Some decades ago correcting for multiple testing became popular. And don’t we all indulge in looking at lots of tests to compare groups at baseline or examine correlations of various measures or evaluate outcomes at different end points. Nowadays almost no research meeting passes without the big question being raised by a PhD-candidate or senior-researcher pressed for an intelligent remark. There are two rivalling schemes: the classical view and rational analysis (Feise, 2002).

To Bonferroni

Classicists argue that correction for multiple testing is mandatory. If the null hypothesis (H0=nil) is true, then we expect that no more than 1 in 20 tests will show a statistically significant difference by chance. This is the type I error, or α=5% (P<0.05). When 20 independent tests are performed, the chance of at least one test being significant (a false positive) is calculated as 1−(1−α)n, with 1 in 20 tests that chance is 64%. Correcting for multiples testing, e.g. the Bonferroni adjustment, ensures that the study-wide error rate remains at 0.05. The adjusted significance level is 1−(1−α)1/n or approximately α/n (0.0025 with 20 tests). Because the Bonferroni corrections is rather conservative, alternative procedure have been suggested. A well-known alternative is the Holm–Bonferroni method which is a sequential procedure: testing 10 hypotheses first reject the one with the smallest P-value if it’s smaller than alpha/10, secondly look at the hypothesis with the next smallest P-value and reject if the value is smaller than alpha/9, etcetera. Stop at the first hypothesis that is not rejected. However, these more sophisticated approaches do not eliminate the basic objections of the rivalling scheme.

Not to Bonferroni

Epidemiologists or rationalists argue that the Bonferroni adjustment defies common sense and increases type II errors (the chance of false negatives). Rothman (1990) states that "no adjustments are needed". Common sense tells us that it doesn’t make sense to evaluate a statistic differently depending on the number of tests in a particular study. The same difference in means (for instance a 10 points difference between men and women on a scale measuring psychiatric symptoms) would be considered non-significant in a study with many comparisons and statistically significant in a similar study focussing on few hypothesis. One practical issue when correcting for multiple comparisons is which statistical tests are included in the ‘study-wide’ of ‘familywise’ error rate. Is the correction based simply on all the tests in a given study? Or only on the number of tests that were reported? Or should the number of tests include the ‘family of studies’ on the same hypotheses or by the same investigator or published in the same journal? Apart from common sense, the main objection is that Bonferroni-type methods inflate type II errors (decreasing the type I error increases the probability not rejecting the null hypothesis when an alternative hypothesis is true). Because many null-hypotheses are unlikely nil-hypotheses (for instance: no gender differences), the chance of getting one false positives is nil to begin with and any correction for multiple testing unnecessary increases the type II error rate (Cohen, 1994).

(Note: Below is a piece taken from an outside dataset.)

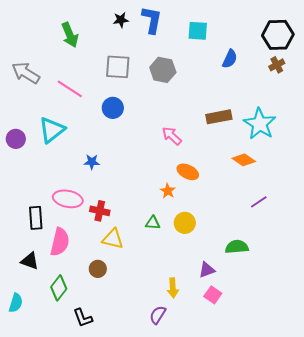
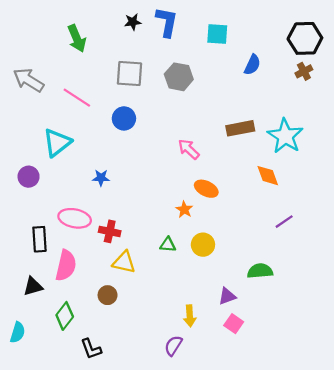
purple circle: (16, 139) -> (29, 177), moved
orange diamond: (244, 160) -> (268, 176), turned 35
black triangle: (30, 261) -> (33, 286), turned -36

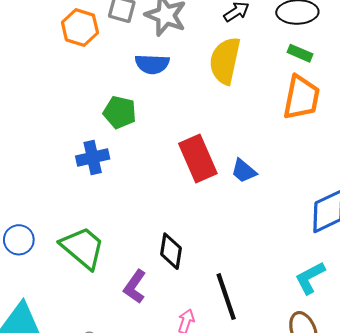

The third road to multiple testing

An alternative scheme is to differentiate between study objectives. Mayo & Cox (2006) propose to consider the context of the study (inferential goal versus behavioristic goal or decision making) and a good understanding of the possible difficulties in the problem at hand or the inference to be drawn from the facts. To simplify this third approach I use a typology based on two study attributes: correlated versus independent variables and confirmative analyses versus exploratory research.

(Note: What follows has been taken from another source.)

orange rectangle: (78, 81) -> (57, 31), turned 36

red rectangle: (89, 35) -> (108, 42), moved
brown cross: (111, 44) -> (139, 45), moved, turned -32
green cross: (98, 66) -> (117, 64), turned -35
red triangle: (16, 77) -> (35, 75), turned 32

First, when there are no explicit hypotheses and the tests are correlated (for instance different items on type of referrals), then the chance of a false positive is high and a correction for multiple testing seems appropriate. The practical issue of which tests to include is solved because the tests are correlated for some reason. The null-hypothesis "stretches out" over all the relevant items.

Secondly, in case of independent tests of different domains or aspects, for instance types of psychological and social functioning, there is no need for correcting for multiple testing. Just like we would not apply any corrections if these aspects were tested in different studies.

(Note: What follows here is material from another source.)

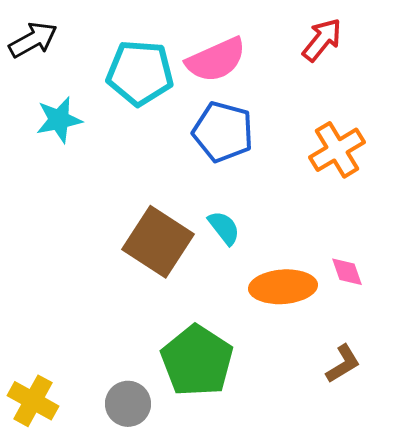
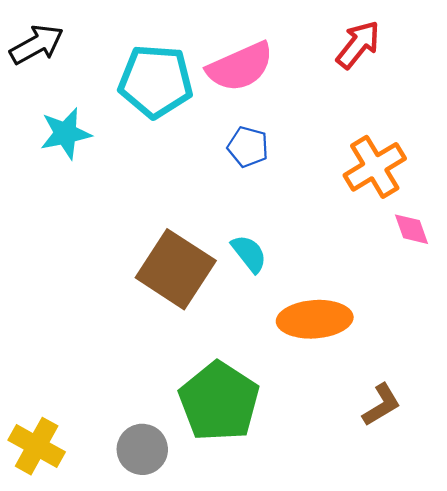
blue pentagon: (223, 132) -> (248, 147), size x0.6
pink diamond: (347, 272) -> (411, 229), moved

Thirdly, if there are many explicit hypotheses explored (as in some genetic studies), then it could be efficient to use a smaller p-value as ‘crude surprise index’ (the expression is used by Senn, 2001).

Finally, in case there are several explicit hypotheses on different topics, then it could be wise not to correct for multiple testing, but to combine outcomes or to prioritize one primary outcome (and hold on to the power of the test) and explore the results of secondary research questions (Feise, 2002; Streiner & Norman, 2011).

So ‘to Bonferroni or not to Bonferroni’ that is a matter of study design. In practice, however, the combinations in this typology are endpoints on the continua of the study’s objective and the difficulties in the dataset. In short: should we correct for multiple testing? Most of the time we should not apply a correction, but it depends.